● **Required task 1**
Please reproduce the yo yo loach thread from "Hi, I just got" up to and including "lot of snails...".
● **Required task 2**
Take the yo yo loach thread further, starting from the point where it stops.

● **Provided text**

===============

# Yo yo loach upside down



## Magdelaine (Apr 9, 2005)

Hi, I just got back from a three week trip to find one of my yo yo loaches quite a bit bigger than when I left. At first, he only seemed longer (he definitely grew while I was gone), then I noticed that he was just lying around on stuff and he had a big, bloated belly. He was breathing really really fast, but otherwise seemed ok. That was yesterday. Tonight he is completely upside down! I found him floating near the surface He still swims fast as heck, so I haven't been able to isolate him. 

Last water change was before I left, and water changes weren't too regular before that, but everyone/thing looks pretty healthy, with the exception of a lot of snails all the sudden. While I was gone, I had my grandparents coming over every couple of days and feeding them flake food. Maybe they feed them too much, or maybe he's ingested a lot of snails...

I can't list the water parameters because I can't find my test strips... 
With the exception of saying that it's 76 degree water and 7.8 ph. My main question is should I attempt to seperate him from the rest? Or is this something that will pass? I haven't added anything new to the tank in months.

Any advice will be appreciated!


----------



## PlatyLady (Oct 27, 2006)

===============

● **Items**
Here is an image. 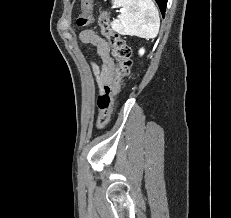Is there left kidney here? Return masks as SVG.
Here are the masks:
<instances>
[{
	"label": "left kidney",
	"instance_id": "5707ae66",
	"mask_svg": "<svg viewBox=\"0 0 231 218\" xmlns=\"http://www.w3.org/2000/svg\"><path fill=\"white\" fill-rule=\"evenodd\" d=\"M139 53H140V55H143V54H144V49H141V50L139 51Z\"/></svg>",
	"mask_w": 231,
	"mask_h": 218
}]
</instances>
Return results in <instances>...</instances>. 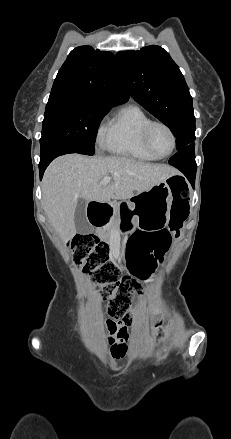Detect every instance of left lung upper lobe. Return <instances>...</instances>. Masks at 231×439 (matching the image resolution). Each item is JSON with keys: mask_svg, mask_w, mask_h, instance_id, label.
Here are the masks:
<instances>
[{"mask_svg": "<svg viewBox=\"0 0 231 439\" xmlns=\"http://www.w3.org/2000/svg\"><path fill=\"white\" fill-rule=\"evenodd\" d=\"M122 78L131 96L167 125L177 150L195 140L192 97L179 67L156 45L116 54Z\"/></svg>", "mask_w": 231, "mask_h": 439, "instance_id": "5c2ea615", "label": "left lung upper lobe"}]
</instances>
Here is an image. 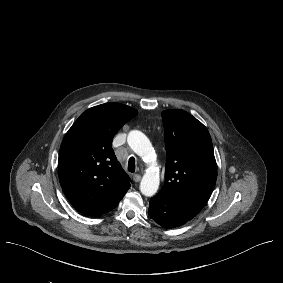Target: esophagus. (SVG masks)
Wrapping results in <instances>:
<instances>
[{"label": "esophagus", "mask_w": 283, "mask_h": 283, "mask_svg": "<svg viewBox=\"0 0 283 283\" xmlns=\"http://www.w3.org/2000/svg\"><path fill=\"white\" fill-rule=\"evenodd\" d=\"M133 181L134 182H140L141 181V175L140 174H135L133 176Z\"/></svg>", "instance_id": "34e87169"}]
</instances>
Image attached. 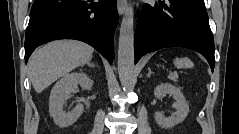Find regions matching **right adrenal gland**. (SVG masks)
Masks as SVG:
<instances>
[{
  "mask_svg": "<svg viewBox=\"0 0 239 134\" xmlns=\"http://www.w3.org/2000/svg\"><path fill=\"white\" fill-rule=\"evenodd\" d=\"M87 65L90 66V67H94V64L91 63V61H89V62L87 63Z\"/></svg>",
  "mask_w": 239,
  "mask_h": 134,
  "instance_id": "right-adrenal-gland-1",
  "label": "right adrenal gland"
}]
</instances>
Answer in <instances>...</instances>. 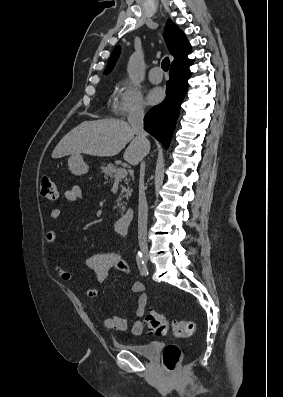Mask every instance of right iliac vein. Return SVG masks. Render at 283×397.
Segmentation results:
<instances>
[{
	"label": "right iliac vein",
	"mask_w": 283,
	"mask_h": 397,
	"mask_svg": "<svg viewBox=\"0 0 283 397\" xmlns=\"http://www.w3.org/2000/svg\"><path fill=\"white\" fill-rule=\"evenodd\" d=\"M143 259H144V261H147L148 260V255L144 254Z\"/></svg>",
	"instance_id": "right-iliac-vein-1"
}]
</instances>
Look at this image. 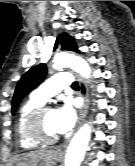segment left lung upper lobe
I'll use <instances>...</instances> for the list:
<instances>
[{
	"label": "left lung upper lobe",
	"instance_id": "obj_1",
	"mask_svg": "<svg viewBox=\"0 0 135 166\" xmlns=\"http://www.w3.org/2000/svg\"><path fill=\"white\" fill-rule=\"evenodd\" d=\"M61 43L63 50H69L74 52H79L73 38L67 33L61 34L57 37L55 42V49L57 45ZM47 73V68L45 64H40L32 67L28 70L18 82L13 99H12V110L11 113L14 114L22 98L29 93L31 90L36 88L45 78Z\"/></svg>",
	"mask_w": 135,
	"mask_h": 166
}]
</instances>
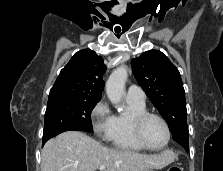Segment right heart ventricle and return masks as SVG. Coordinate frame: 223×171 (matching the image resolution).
<instances>
[{"instance_id":"right-heart-ventricle-1","label":"right heart ventricle","mask_w":223,"mask_h":171,"mask_svg":"<svg viewBox=\"0 0 223 171\" xmlns=\"http://www.w3.org/2000/svg\"><path fill=\"white\" fill-rule=\"evenodd\" d=\"M129 105V112L127 114L113 115L112 126L107 141L115 148L129 151L141 152L143 148L134 138L131 119L134 115L147 111L145 103H139L127 99Z\"/></svg>"}]
</instances>
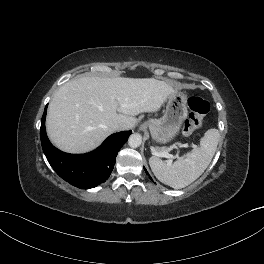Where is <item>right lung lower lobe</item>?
<instances>
[{
  "label": "right lung lower lobe",
  "instance_id": "98d812e1",
  "mask_svg": "<svg viewBox=\"0 0 264 264\" xmlns=\"http://www.w3.org/2000/svg\"><path fill=\"white\" fill-rule=\"evenodd\" d=\"M47 106L41 119V144L46 158L55 172L75 187L89 189L107 180L114 168L118 151L131 131L110 135L100 147L87 154H68L55 148L45 131Z\"/></svg>",
  "mask_w": 264,
  "mask_h": 264
}]
</instances>
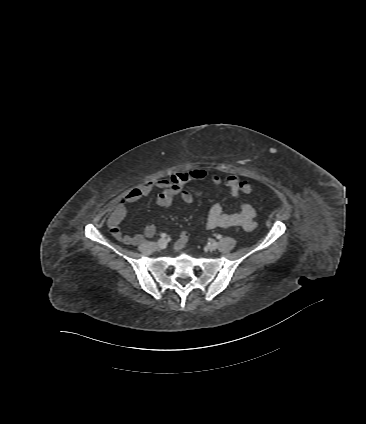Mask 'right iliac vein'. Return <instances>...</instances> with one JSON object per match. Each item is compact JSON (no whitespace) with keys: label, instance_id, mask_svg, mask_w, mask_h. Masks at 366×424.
Listing matches in <instances>:
<instances>
[{"label":"right iliac vein","instance_id":"obj_1","mask_svg":"<svg viewBox=\"0 0 366 424\" xmlns=\"http://www.w3.org/2000/svg\"><path fill=\"white\" fill-rule=\"evenodd\" d=\"M157 245L159 248L164 249L167 246V241L164 238H161L158 242Z\"/></svg>","mask_w":366,"mask_h":424}]
</instances>
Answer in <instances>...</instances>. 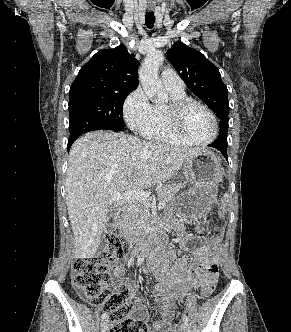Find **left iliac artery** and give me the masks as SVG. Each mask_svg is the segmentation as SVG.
Instances as JSON below:
<instances>
[{
    "label": "left iliac artery",
    "mask_w": 291,
    "mask_h": 332,
    "mask_svg": "<svg viewBox=\"0 0 291 332\" xmlns=\"http://www.w3.org/2000/svg\"><path fill=\"white\" fill-rule=\"evenodd\" d=\"M183 321L184 322H188L189 321V319H188V317L186 315L183 316Z\"/></svg>",
    "instance_id": "left-iliac-artery-1"
}]
</instances>
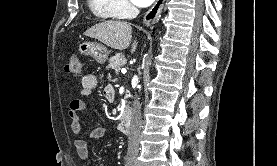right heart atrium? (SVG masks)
Returning <instances> with one entry per match:
<instances>
[{"label":"right heart atrium","instance_id":"right-heart-atrium-1","mask_svg":"<svg viewBox=\"0 0 277 166\" xmlns=\"http://www.w3.org/2000/svg\"><path fill=\"white\" fill-rule=\"evenodd\" d=\"M112 3L119 16L130 15L134 10L128 0H112Z\"/></svg>","mask_w":277,"mask_h":166}]
</instances>
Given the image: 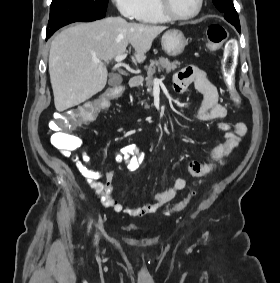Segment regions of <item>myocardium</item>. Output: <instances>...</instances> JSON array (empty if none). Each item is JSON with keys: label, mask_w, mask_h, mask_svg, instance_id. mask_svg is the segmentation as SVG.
I'll return each mask as SVG.
<instances>
[{"label": "myocardium", "mask_w": 280, "mask_h": 283, "mask_svg": "<svg viewBox=\"0 0 280 283\" xmlns=\"http://www.w3.org/2000/svg\"><path fill=\"white\" fill-rule=\"evenodd\" d=\"M156 2L161 13L169 20L175 21H185L197 17L201 12L204 4V0H198L197 8L194 12L187 15H180L172 10V8L170 7L169 0H156Z\"/></svg>", "instance_id": "obj_1"}]
</instances>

===============

● **Final answer 1**
Hi, I just got back from a three week trip to find one of my yo yo loaches quite a bit bigger than when I left. At first, he only seemed longer (he definitely grew while I was gone), then I noticed that he was just lying around on stuff and he had a big, bloated belly. He was breathing really really fast, but otherwise seemed ok. That was yesterday. Tonight he is completely upside down! I found him floating near the surface He still swims fast as heck, so I haven't been able to isolate him. 

Last water change was before I left, and water changes weren't too regular before that, but everyone/thing looks pretty healthy, with the exception of a lot of snails all the sudden. While I was gone, I had my grandparents coming over every couple of days and feeding them flake food. Maybe they feed them too much, or maybe he's ingested a lot of snails...

● **Final answer 2**
it sounds a little like swimbladder to me. Did someone feed your fish for you while you were gone? Maybe they were overfed, if that is the case. Try not feeding them for a few days and doing some water changes, if the numbers in the tank don't look ideal. I've heard that a boiled, slightly mushed pea can sometimes do the trick, but I've never tried it myself. I'm actually dealing with a mysterious case of swimbladder in my 10g with a platy. I've never had a fish recover from swimbladder, but that's just me-maybe you'll have more luck, if sb is the problem.


----------



## Whitney (Oct 23, 2006)

Hmm...funny you should post this....I've been noticing that my yoyo loaches belly has been getting kind of fat lately.....he still swims all over the tank and is active....but I was wondering if potbellies are common in yoyos. 

I feed my fish once a day, but I'm pretty careful not to overfeed. They get a varied diet of spectrum pellets, flake food, frozen blood worms, and a frozen crustacean mix.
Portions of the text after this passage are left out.